Penerbangan dilanjutkan pelan-pelan masuk kawasan pulau dengan jarak yang lebih rendah. “Inilah kenyataan yang terjadi. Jika dibiarkan, seluruh hutan di pulau ini akan habis,” kata Pamungkas Trishadiatmoko sambil menunjukkan aktivitas pembalakan di hampir seluruh kawasan di Pulau Padang.

Dari jarak pandang yang dekat, terlihat hutan alam yang disasak di sana-sini. Ada beberapa blok dengan radius yang lumayan luas terlihat pohon-pohon yang tumbang dan kayu-kayu gelondongan tertumpuk rapi. Di sampingnya ada rel dari kayu yang digunakan untuk membawa kayu-kayu tersebut ke beberapa kilang pengolahan. Kemudian terlihat beberapa kilang pengolahan kayu yang sedang beraktivitas di area yang lumayan luas. Di sana terlihat beberapa bedeng tempat tinggal, kepulan asap pembakaran sekam, tumpukan kayu gelondongan, mesing pengolahan yang ditutup atap papan, dan kayu olahan empat persigipanjang berbagai ukuran. Kemudian terlihat kanal air kecil yang ketika ditelusuri ternyata bermuara langsung ke laut sebelah timur. Di situ ada dermaga darurat yang dibuat. Di sepanjang kanal itu terlihat kayu hasil olahan diikat dan dihanyutkan, ditarik oleh perahu-perahu kecil. Di beberapa tempat, terlihat kayu-kayu olahan tersebut sengaja ditutupi semak agar tak terlihat.
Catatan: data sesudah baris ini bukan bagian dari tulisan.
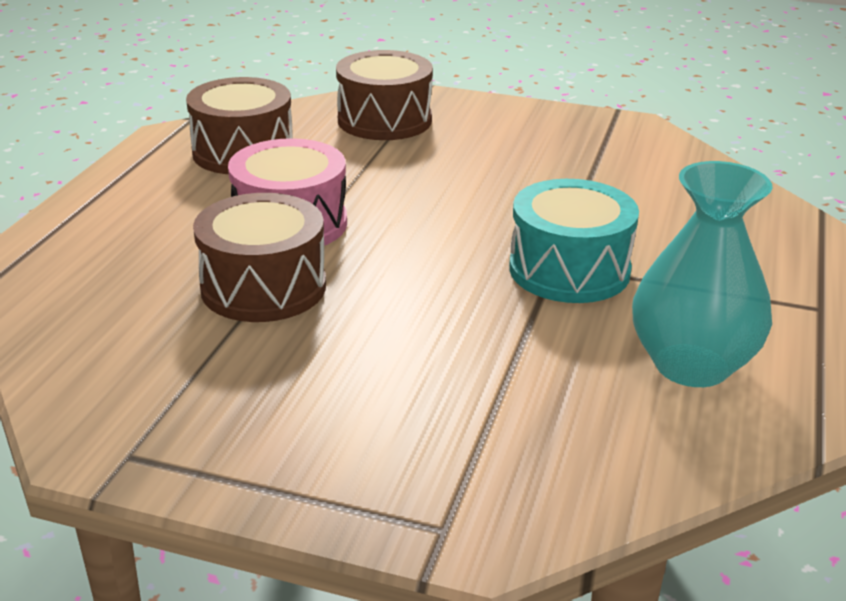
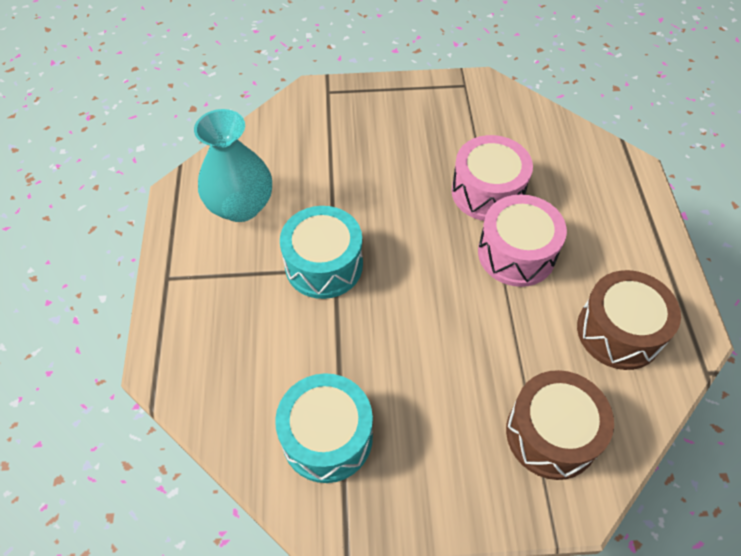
camera: 160 degrees right, 25 degrees up
(263, 287) = (487, 192): brown drum -> pink drum
(615, 158) = (327, 437): none -> turquoise drum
“Hampir semua aktivitas pembalakan ini berada di zona inti, zona kawasan lindung gambut yang  merupakan areal konservasi dan seharusnya tak terjamah produksi apapun,” jelas Moko, panggilan akrab Pamungkas Trishadiatmoko.
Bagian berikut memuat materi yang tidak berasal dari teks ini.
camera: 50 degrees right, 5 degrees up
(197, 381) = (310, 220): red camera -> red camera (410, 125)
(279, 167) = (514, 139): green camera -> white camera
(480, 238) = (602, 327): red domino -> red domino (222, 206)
Perjalanan kemudian dilanjutkan ke arah utara, ke arah tasik (danau). Setelah melewati kawasan hutan yang sudah koyak-moyak oleh aktivitas pembalakan liar, terlihat dari kejauhan sebuah tasik yang asri dan alami. Air yang tenang dan terlihat menghitam khas danau rawa gambut, burung-burung beterbangan di beberapa tempat, dan angin semilir yang membuat permukaan airnya bergerak pelan. Sangat eksoktik dan alami.
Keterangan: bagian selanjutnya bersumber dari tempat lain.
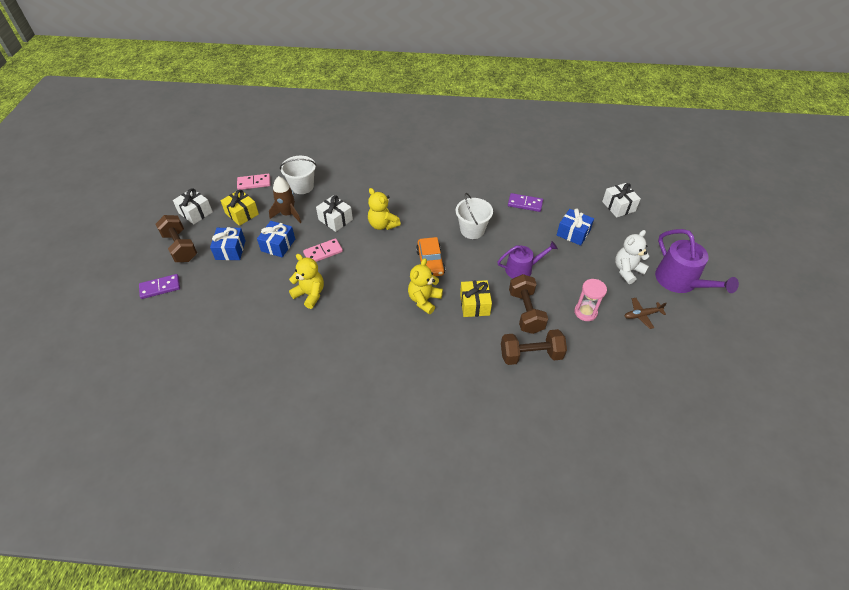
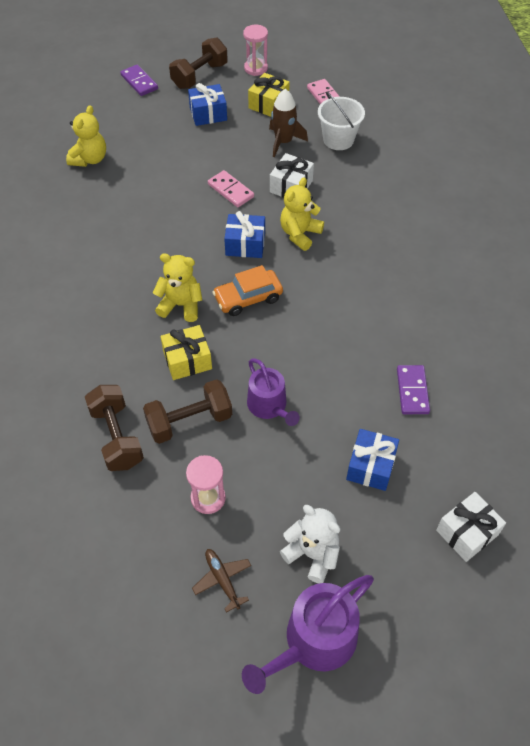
camera: 75 degrees right, 5 degrees up
(195, 212) = (256, 68): white gift -> pink hourglass
(278, 245) = (229, 149): blue gift -> blue gift (245, 244)
(310, 294) = (161, 197): yellow teddy bear -> yellow teddy bear (89, 159)
(472, 230) = (327, 333): white bucket -> none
Tasik ini berada di kawasan inti zona konservasi lahan gambut yang luasnya mencapai 25.500 hektare,  dikelilingi oleh kawasan tanaman unggulan seluas 4.121 hektare dan kawasan hutan lindung seluas 4.102 hektare. Secara keseluruhan, tiga kawasan konservasi ini adalah 33.723 Ha atau 30,7 persen dari seluruh kawasan Pulau Padang yang berluas 110.000 Ha itu.

Sayangnya, meski terlihat asri dan alami, sesungguhnya kawasan tasik ini juga sudah dimasuki para perambah dan pembalak liar. Saat helikopter terbang lebih rendah, terlihat di pinggir-pinggir tasik ini bedeng-bedeng yang menjadi tempat tinggal mereka, dan terlihat juga beberapa tempat pohon-pohon yang tumbang dan kayu olahan yang jaraknya hanya sekitar 30-50 meter dari air. Ada lebih dari 30 titik pembalakan liar, termasuk kilang pengolahan kayunya, rel-rel kayu, dan kanal-kanal untuk menghanyutkan kayu sampai ke dermaga tepi pantai di seluruh kawasan Pulau Padang, dan itu menyebar ke hampir semua kawasan.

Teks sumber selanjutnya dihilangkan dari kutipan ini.